Records from a collection:
>>>

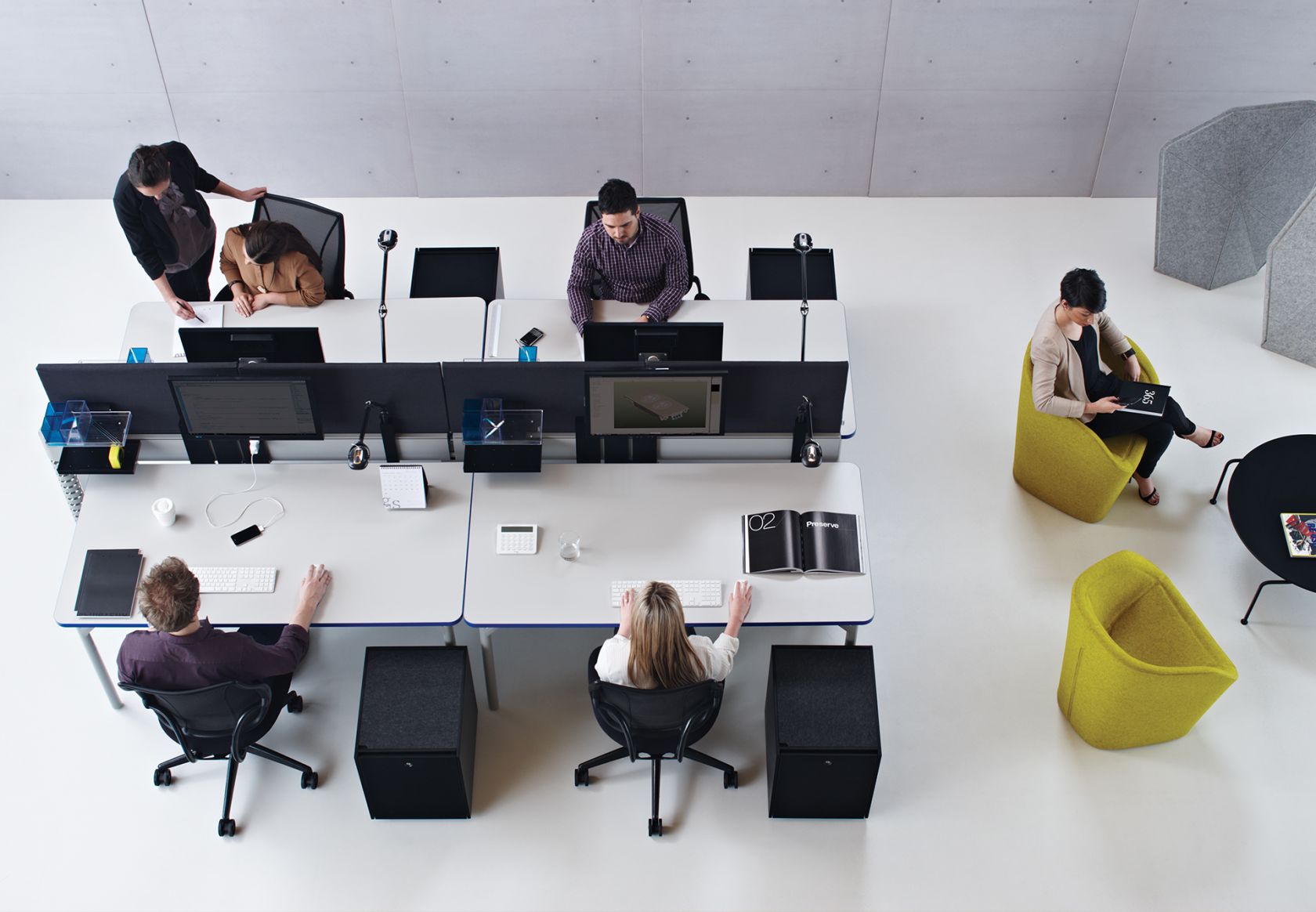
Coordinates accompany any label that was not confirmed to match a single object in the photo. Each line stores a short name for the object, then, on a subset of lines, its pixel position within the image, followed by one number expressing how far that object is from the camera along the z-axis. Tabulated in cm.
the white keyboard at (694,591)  344
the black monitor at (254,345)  346
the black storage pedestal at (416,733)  329
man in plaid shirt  420
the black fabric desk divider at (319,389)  356
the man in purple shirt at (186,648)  302
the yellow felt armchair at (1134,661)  335
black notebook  342
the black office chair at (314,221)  440
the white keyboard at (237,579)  346
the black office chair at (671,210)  469
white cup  359
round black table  386
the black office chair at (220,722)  315
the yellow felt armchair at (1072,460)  414
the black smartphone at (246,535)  357
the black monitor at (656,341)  348
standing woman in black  415
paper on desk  425
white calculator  356
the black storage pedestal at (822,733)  328
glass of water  353
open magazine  350
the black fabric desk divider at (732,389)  357
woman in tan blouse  418
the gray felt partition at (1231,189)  510
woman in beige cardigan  388
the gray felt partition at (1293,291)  485
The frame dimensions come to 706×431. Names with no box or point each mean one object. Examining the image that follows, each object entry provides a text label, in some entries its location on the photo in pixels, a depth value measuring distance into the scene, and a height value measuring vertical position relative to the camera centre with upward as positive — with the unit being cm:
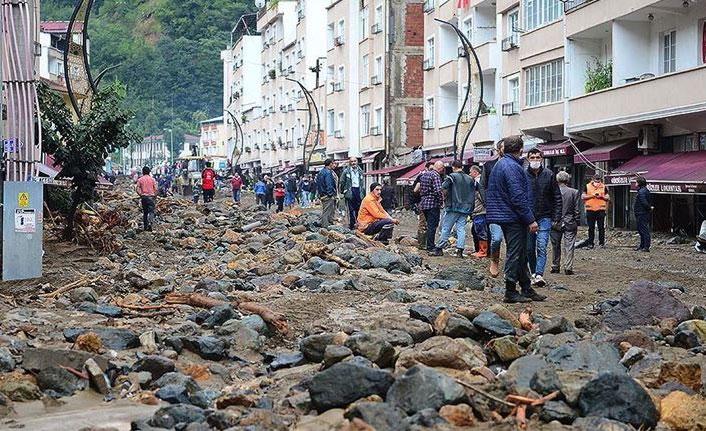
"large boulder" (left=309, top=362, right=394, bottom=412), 622 -119
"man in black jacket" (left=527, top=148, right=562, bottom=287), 1309 -13
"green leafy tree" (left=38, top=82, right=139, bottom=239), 2011 +122
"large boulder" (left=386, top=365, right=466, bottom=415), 593 -118
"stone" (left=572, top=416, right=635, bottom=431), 552 -129
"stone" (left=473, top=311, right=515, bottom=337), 835 -109
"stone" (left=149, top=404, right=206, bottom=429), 596 -132
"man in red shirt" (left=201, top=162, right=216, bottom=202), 3941 +65
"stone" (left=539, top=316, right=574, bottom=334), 854 -113
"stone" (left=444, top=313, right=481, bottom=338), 829 -111
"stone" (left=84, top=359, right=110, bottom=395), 720 -131
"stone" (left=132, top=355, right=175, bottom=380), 755 -127
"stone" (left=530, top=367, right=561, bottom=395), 620 -117
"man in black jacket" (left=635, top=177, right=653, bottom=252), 2061 -34
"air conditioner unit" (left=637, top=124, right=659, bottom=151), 2802 +162
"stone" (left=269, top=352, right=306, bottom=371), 799 -132
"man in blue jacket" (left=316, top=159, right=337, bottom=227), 2266 +16
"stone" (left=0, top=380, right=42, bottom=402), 693 -134
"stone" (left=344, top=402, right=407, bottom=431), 555 -124
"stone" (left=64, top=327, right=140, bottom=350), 860 -121
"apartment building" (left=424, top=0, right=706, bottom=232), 2572 +327
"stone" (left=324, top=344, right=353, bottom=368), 737 -117
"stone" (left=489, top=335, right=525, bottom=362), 749 -116
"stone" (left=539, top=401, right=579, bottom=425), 588 -129
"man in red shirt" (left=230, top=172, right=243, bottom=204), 4872 +51
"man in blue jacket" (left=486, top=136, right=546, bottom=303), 1075 -14
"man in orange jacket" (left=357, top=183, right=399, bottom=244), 2009 -45
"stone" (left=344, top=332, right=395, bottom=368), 739 -113
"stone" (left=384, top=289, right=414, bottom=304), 1111 -113
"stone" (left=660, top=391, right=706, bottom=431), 577 -128
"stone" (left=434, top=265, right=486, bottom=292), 1260 -106
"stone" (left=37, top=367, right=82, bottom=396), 720 -132
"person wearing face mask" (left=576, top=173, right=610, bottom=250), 2161 -20
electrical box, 1424 -44
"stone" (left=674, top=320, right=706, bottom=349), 808 -115
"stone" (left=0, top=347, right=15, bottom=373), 753 -124
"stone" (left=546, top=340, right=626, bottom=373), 703 -117
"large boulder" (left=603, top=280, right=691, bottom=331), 922 -107
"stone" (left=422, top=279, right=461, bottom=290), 1255 -113
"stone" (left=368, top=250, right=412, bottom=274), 1459 -97
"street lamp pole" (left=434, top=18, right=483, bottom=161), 3422 +501
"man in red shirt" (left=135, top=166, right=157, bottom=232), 2592 +10
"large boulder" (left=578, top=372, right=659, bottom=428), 574 -120
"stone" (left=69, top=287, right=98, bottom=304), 1170 -114
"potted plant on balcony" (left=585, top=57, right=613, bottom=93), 3016 +357
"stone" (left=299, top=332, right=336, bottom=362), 797 -120
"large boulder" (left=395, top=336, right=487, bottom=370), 717 -117
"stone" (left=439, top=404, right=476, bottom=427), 578 -128
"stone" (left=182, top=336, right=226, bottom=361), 832 -125
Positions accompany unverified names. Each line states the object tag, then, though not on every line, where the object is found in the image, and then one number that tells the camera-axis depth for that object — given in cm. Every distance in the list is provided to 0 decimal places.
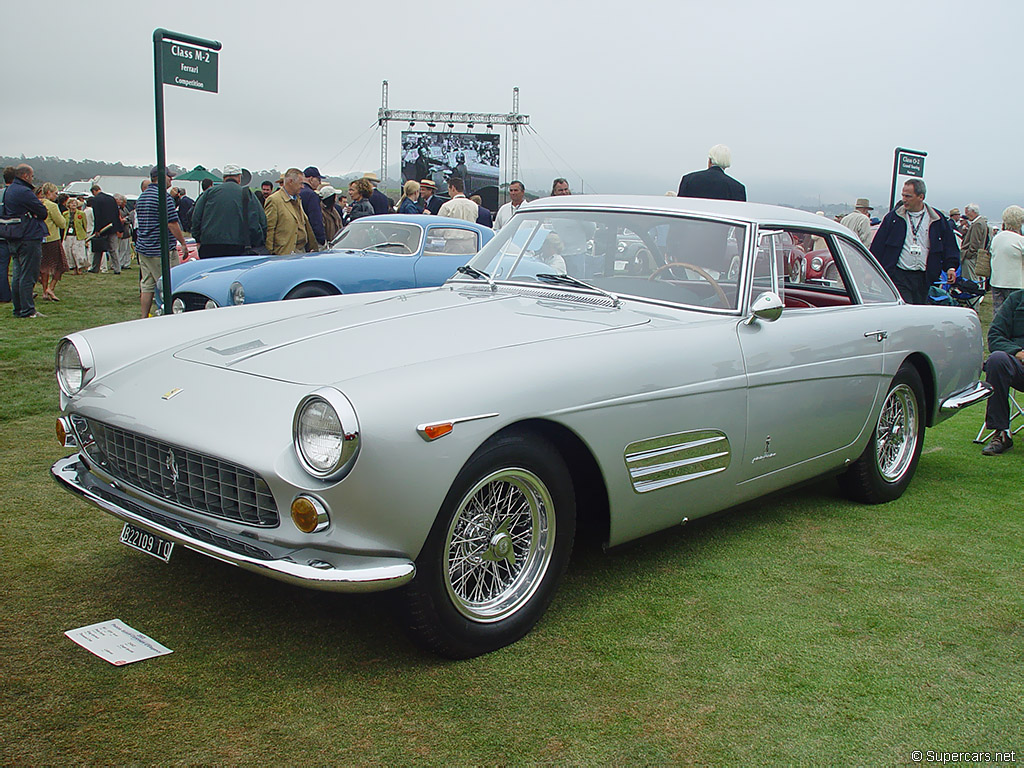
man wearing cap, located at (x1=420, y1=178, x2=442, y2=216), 1227
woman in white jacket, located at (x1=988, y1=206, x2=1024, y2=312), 1035
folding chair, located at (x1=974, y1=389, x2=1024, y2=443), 605
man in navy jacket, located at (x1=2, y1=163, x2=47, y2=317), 1102
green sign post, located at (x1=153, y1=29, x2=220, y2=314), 606
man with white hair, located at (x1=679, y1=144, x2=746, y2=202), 711
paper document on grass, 278
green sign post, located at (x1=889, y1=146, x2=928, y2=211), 1288
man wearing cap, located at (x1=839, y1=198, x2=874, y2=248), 1327
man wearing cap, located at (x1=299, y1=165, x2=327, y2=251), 1015
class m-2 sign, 612
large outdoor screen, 3422
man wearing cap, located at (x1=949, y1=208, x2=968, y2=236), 1880
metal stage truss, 3469
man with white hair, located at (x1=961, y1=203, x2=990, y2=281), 1415
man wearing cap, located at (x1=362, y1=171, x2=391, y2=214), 1247
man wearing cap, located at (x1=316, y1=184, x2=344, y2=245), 1249
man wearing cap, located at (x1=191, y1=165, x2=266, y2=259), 920
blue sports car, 766
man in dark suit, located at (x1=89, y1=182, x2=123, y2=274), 1755
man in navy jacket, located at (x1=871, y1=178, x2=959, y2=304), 816
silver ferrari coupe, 254
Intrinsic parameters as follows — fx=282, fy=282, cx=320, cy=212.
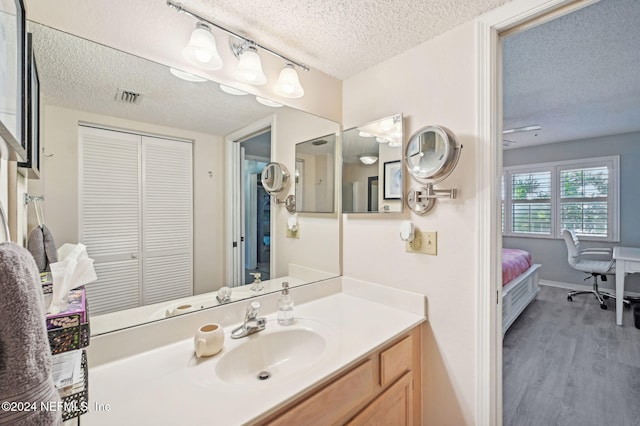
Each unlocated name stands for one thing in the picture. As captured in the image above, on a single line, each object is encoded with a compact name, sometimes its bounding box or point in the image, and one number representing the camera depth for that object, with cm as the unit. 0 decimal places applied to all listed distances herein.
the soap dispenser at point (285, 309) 133
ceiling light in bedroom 377
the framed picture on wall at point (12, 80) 54
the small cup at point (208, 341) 101
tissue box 59
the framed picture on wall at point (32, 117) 73
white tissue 67
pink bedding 297
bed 289
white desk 308
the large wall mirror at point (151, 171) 97
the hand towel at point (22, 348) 33
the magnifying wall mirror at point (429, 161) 127
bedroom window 416
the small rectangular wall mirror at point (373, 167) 152
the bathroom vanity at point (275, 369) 77
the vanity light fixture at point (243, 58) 112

<<<

* PROBLEM REQUIREMENTS
Print precisely the lines from the one with "the large wall mirror at point (151, 171) 97" through the end of the data above, adding nothing.

* RESULT OF THE TASK
the large wall mirror at point (151, 171) 97
the hand towel at point (22, 348) 33
the magnifying wall mirror at point (429, 161) 127
bedroom window 416
the small rectangular wall mirror at point (373, 167) 152
the bathroom vanity at point (275, 369) 77
the vanity light fixture at point (243, 58) 112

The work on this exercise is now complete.